COMPITO DA SVOLGERE -
Modifica il testo sul Meridiano di Seamus Heaney: riscrivilo a partire da "Mondadori ha dato" e fino a "per lungo tempo.", mettendo "responsabile" al posto di "curatore".

BRANO DI TESTO -
Mondadori ha dato alle stampe il Meridiano dedicato a Seamus Heaney, irlandese premio Nobel per la letteratura, certo una delle voci poetiche più significative che il nostro tempo ci abbia regalato. Toccare la sua opera significa toccare i nuclei profondi del fare poetico, ma anche ingaggiare un corpo a corpo col tentativo di cercare il senso che abita la parola poetica fin dal suo nascere. Ne abbiamo parlato col curatore, Marco Sonzogni, che di quest’opera ha seguito la gestazione per lungo tempo.
Cosa significa, a tuo parere, l’uscita di un’opera come il Meridiano di Heaney? Qual è lo spirito che ti ha animato in questo lavoro?
Prima di parlare di me, parliamo di lui. Rivedo il suo volto mentre acconsente alla preparazione di un Meridiano della sua opera in versi. Conosce il prestigio dell’editore e della collana. E subito, con quell’umiltà che contraddinstigueva ogni sua parola, ogni gesto, si mette in dubbio. Ha davanti due exempla recenti: il volume con tutti i versi di W.B. Yeats — il poeta la cui grandezza è stata usata a misura della sua fino alla nausea — e dell’amico Ted Hughes. Stiamo parlando di due poeti a lui particolarmente cari, oltre che particolarmente grandi: piatti di una bilancia poetica, per così dire, su cui non dà per scontato di potersi poggiare, anche se tutto il mondo non esiterebbe un solo secondo ad autorizzarlo. E rivedo la smorfia affettuosa con cui chiude la conversazione: entrambi sono morti… Forse voleva farmi ridere, alleggerendo fin dall’inizio il carico di responsabilità che di fatto mi aveva ufficialmente messo sulle spalle; forse voleva mettermi in guardia: tempus fugit, e nel suo caso, per via di una generosità umana e professionale senza pari, la salute aveva purtroppo iniziato a preoccupare.
Ogni tanto rivivo la telefonata di quell’ultimo venerdì di agosto del 2013 (mattina a Dublino, sera a Wellington) che mi portò la notizia della sua morte. Anche se non volevo crederci, anche se lo avevo sentito la settimana prima, una parte di me non era sorpresa — quel sentimento, come dire, di qualcosa che sai che poteva succedere ed è successo. Eppure non riesco a darmi pace che non ci sia più, e che non possa vedere il volume che ha voluto, costruito e seguito con l’attenzione, dedizione e maestria con cui portava avanti la propria scrittura da quasi mezzo secolo. E se non lo può vedere lui il libro è giusto che non lo possa vedere neanche io! Mentre ti rispondo non ho ancora con me una copia del Meridiano, della cui effettiva esistenza (per me resta un sogno che forse si è avverato) mi hanno rassicurato non tanto le recensioni (in una il recensore parla più di sé che del libro…), ma gli amici lettori che con grande partecipazione e generosità lo hanno subito acquistato. Come esempio ti faccio quello di un’amica che conosco da poco tempo (ho conosciuto prima le sue poesie): nella foto che mi ha mandato, la sua mano di flautista e di poeta mi mostra il Meridiano sullo sfondo storico della sua città. Seamus le avrebbe subito scritto per ringraziarla, per dirle che in quel gesto risiedeva la vera poesia.

MATERIALE -
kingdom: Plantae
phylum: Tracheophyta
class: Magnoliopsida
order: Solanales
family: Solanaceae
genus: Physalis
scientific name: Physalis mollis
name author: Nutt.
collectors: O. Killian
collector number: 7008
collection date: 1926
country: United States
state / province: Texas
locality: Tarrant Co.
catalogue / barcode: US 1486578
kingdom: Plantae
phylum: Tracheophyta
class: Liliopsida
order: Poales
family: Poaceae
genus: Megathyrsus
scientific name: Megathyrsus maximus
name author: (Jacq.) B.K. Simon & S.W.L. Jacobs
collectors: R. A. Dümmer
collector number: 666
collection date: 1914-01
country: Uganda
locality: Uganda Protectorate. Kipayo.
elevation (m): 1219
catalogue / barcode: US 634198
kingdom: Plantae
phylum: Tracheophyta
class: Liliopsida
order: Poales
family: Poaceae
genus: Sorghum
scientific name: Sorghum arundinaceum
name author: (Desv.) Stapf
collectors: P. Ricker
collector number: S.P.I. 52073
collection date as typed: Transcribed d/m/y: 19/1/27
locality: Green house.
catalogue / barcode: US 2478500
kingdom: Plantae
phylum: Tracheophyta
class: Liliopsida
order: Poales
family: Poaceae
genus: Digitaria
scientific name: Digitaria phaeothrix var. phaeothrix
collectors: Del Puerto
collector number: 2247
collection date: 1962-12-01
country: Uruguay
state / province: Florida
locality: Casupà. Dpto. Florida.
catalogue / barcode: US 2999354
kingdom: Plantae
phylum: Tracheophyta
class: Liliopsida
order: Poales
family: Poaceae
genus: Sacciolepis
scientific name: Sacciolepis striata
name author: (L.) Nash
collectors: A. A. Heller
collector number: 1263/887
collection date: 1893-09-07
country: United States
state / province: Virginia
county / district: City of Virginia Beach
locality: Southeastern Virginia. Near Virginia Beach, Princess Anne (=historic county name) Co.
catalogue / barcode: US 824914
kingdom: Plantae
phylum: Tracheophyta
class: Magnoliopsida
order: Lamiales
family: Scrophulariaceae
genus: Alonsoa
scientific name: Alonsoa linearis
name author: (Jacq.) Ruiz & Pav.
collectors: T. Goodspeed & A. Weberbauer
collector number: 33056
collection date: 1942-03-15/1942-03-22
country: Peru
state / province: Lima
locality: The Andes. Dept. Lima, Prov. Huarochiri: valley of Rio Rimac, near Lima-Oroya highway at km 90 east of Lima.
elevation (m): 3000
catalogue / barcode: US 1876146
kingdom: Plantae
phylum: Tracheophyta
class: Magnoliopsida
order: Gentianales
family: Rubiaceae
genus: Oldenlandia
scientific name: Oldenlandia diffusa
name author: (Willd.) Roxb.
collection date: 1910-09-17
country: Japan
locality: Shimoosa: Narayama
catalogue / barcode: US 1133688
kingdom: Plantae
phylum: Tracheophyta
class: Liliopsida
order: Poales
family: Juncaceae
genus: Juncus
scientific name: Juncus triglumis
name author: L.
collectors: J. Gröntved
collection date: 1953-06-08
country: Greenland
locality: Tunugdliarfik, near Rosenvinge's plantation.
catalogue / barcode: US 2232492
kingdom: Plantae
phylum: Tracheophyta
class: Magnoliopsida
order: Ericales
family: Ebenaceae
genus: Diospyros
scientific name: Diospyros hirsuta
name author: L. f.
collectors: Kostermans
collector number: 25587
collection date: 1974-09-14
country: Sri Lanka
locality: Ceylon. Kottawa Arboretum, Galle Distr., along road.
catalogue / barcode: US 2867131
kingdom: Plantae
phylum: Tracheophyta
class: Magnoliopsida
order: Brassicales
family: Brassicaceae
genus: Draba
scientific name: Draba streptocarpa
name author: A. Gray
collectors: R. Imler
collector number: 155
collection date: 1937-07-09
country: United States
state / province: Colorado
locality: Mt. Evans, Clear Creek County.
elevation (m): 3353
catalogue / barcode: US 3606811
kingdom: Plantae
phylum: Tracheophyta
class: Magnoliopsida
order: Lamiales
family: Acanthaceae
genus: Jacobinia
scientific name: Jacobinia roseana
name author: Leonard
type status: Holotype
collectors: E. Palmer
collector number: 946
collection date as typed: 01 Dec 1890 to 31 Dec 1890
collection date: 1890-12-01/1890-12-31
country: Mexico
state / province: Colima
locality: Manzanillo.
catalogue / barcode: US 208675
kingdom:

IN RISPOSTA -
Mondadori ha dato alle stampe il Meridiano dedicato a Seamus Heaney, irlandese premio Nobel per la letteratura, certo una delle voci poetiche più significative che il nostro tempo ci abbia regalato. Toccare la sua opera significa toccare i nuclei profondi del fare poetico, ma anche ingaggiare un corpo a corpo col tentativo di cercare il senso che abita la parola poetica fin dal suo nascere. Ne abbiamo parlato col responsabile, Marco Sonzogni, che di quest’opera ha seguito la gestazione per lungo tempo.